Energiewirtschaft:
So greift Tesla den deutschen Strommarkt an

Ab sofort bietet Tesla in Deutschland nicht nur stylische Elektroautos, sondern auch den passenden Öko-Strom dazu an. Künstliche Intelligenz soll dabei helfen, den hiesigen Strommarkt aufzumischen.

Text: Anja von Fraunberg

Tesla bietet deutschen Kund:innen ab sofort auch seinen eigenen Stromtarif an.
Tesla bietet deutschen Kund:innen ab sofort auch seinen eigenen Stromtarif an.

Die Idee liegt durchaus nahe: Warum nicht zu den Elektrofahrzeugen auch gleich den passenden Öko-Strom liefern? Mit diesem Geschäftsmodell will Tesla nun offenbar in Deutschland durchstarten. Wie das Nachrichtenmagazin Der Spiegel berichtet, bietet der US-amerikanische Elektroauto-Pionier seit heute in Kooperation mit dem britischen Strom-Startup Octopus Energy einen deutschlandweiten Stromtarif an.

Was Tesla-Chef Elon Musk dabei anders als die etablierten Energieversorger machen will: Er setzt auf Dezentralität und flexible Tarife und will vor allem den Weg für ein sauberes, digitalisiertes Energiesystem ebnen. "Wir werden den Regulierern zeigen, was jetzt schon möglich ist", zitiert der Spiegel Octopus-Chef Andrew Mack. "Damit sich am deutschen Strommarkt endlich etwas bewegt."

Wobei das dahinterstehende Konzept zunächst kaum revolutionär klingt: Tesla und Octopus reichen ihren Ökostrom zum Einkaufspreis an die Kund:innen weiter, plus der Grundgebühr des jeweiligen Netzbetreibers und einer monatlichen Pauschale von drei Euro. Anscheinend ist Tesla mit dem Verlauf der seit Ende März in Baden-Württemberg und seit Mitte Juli in Bayern durchgeführten Tests zufrieden, auch wenn die Stimmen in den Tesla-Foren dazu nicht immer positiv waren. Der Tarif ist vorerst den Besitzer:innen einer Solaranlage und einer so genannten Powerwall vorbehalten. Dabei handelt es sich um Teslas eigenen Batteriespeicher für zuhause, der zu Preisen ab 9600 Euro erhältlich ist.

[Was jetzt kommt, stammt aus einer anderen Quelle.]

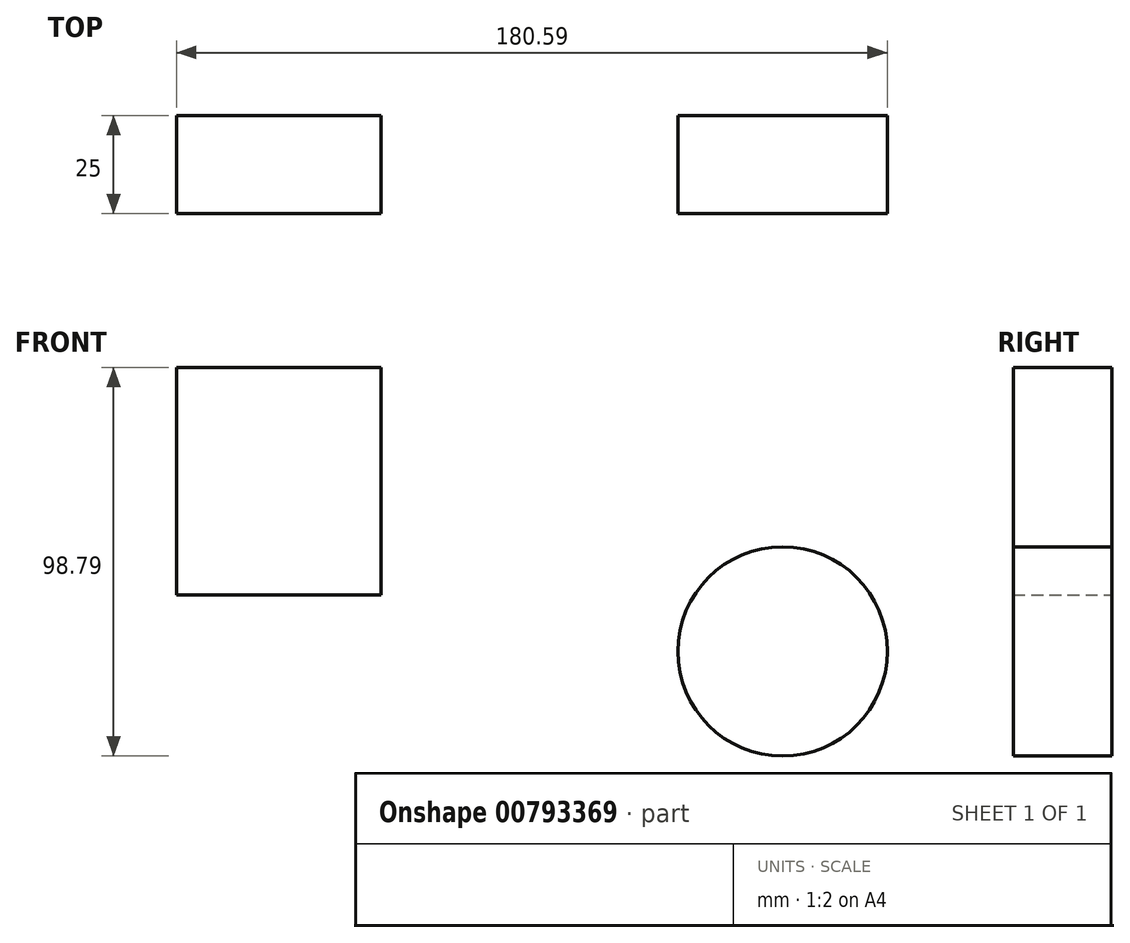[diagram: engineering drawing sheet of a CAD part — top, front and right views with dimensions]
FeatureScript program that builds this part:
annotation { "Feature Type Name" : "Feature", "Feature Type Description" : "" }
export const myFeature = defineFeature(function(context is Context, id is Id, definition is map)
    precondition{}
    {
        {
            var Q0;
            Q0=qCreatedBy(makeId("Front.planeOp"),FACE);
            var sketch = newSketch(context, id + "F0", { "sketchPlane" : qUnion([Q0])});
            skLineSegment(sketch, "E0.bottom", {"start": v(-82.7, 42.3) * mm, "end": v(-30.74, 42.3) * mm});
            skLineSegment(sketch, "E0.top", {"start": v(-82.7, -15.61) * mm, "end": v(-30.74, -15.61) * mm});
            skLineSegment(sketch, "E0.left", {"start": v(-82.7, 42.3) * mm, "end": v(-82.7, -15.61) * mm});
            skLineSegment(sketch, "E0.right", {"start": v(-30.74, 42.3) * mm, "end": v(-30.74, -15.61) * mm});
            skCircle(sketch, "E1", {"center": v(71.28, -29.9) * mm, "radius": 26.6 * mm});
            skSolve(sketch);
        }
        {
            var Q0;
            Q0 = qSketchRegion(id + "F0", true);
            extrude(context, id + "F1", {"entities" : qUnion([Q0]), "depth" : 25 * mm, "offsetDistance" : 25 * mm});
        }
    });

Mit KI die Strompreise drücken

Noch ist Teslas Tarif im Vergleich zu anderen Anbietern recht teuer - doch Musk und sein Partner Octopus haben bereits Ideen, wie sie die Preise am deutschen Strommarkt künftig drücken können: Zum einen soll Teslas "Autobidder"-Software die Powerwalls der Kund:innen zu virtuellen Kraftwerken zusammenschließen. Die Kund:innen treten dafür die Hoheit über ihren heimischen Stromspeicher teils an Tesla ab. Wird am Regelenergiemarkt der Strom mal knapp, darf Tesla einen Teil des Stroms aus den Powerwalls ins öffentliche Netz speisen, wobei die Kund:innen an den Einnahmen beteiligt werden.

Zum anderen setzen die beiden Partner künftig auf flexible Strompreise, die stündlich aktualisiert werden. Möglich macht das Octopus' künstliche Intelligenz namnes "Kraken", eine Technologie-Plattform für intelligentes Energiemanagement: Diese überwacht in Echtzeit, wie viel Elektrizität im Markt gerade produziert und verbraucht wird und wie sich entsprechend die Preise entwickeln.

In anderen Ländern wie Australien und England ist Tesla bereits in den Strommarkt eingestiegen. Dort lehrt der E-Autobauer die klassischen Energieversorger mit aggressiv bepreisten Kombi-Angeboten aus Kauf- und Leasingverträgen für Elektroautos mit Powerwall, Solaranlagen und Stromverträgen das Fürchten.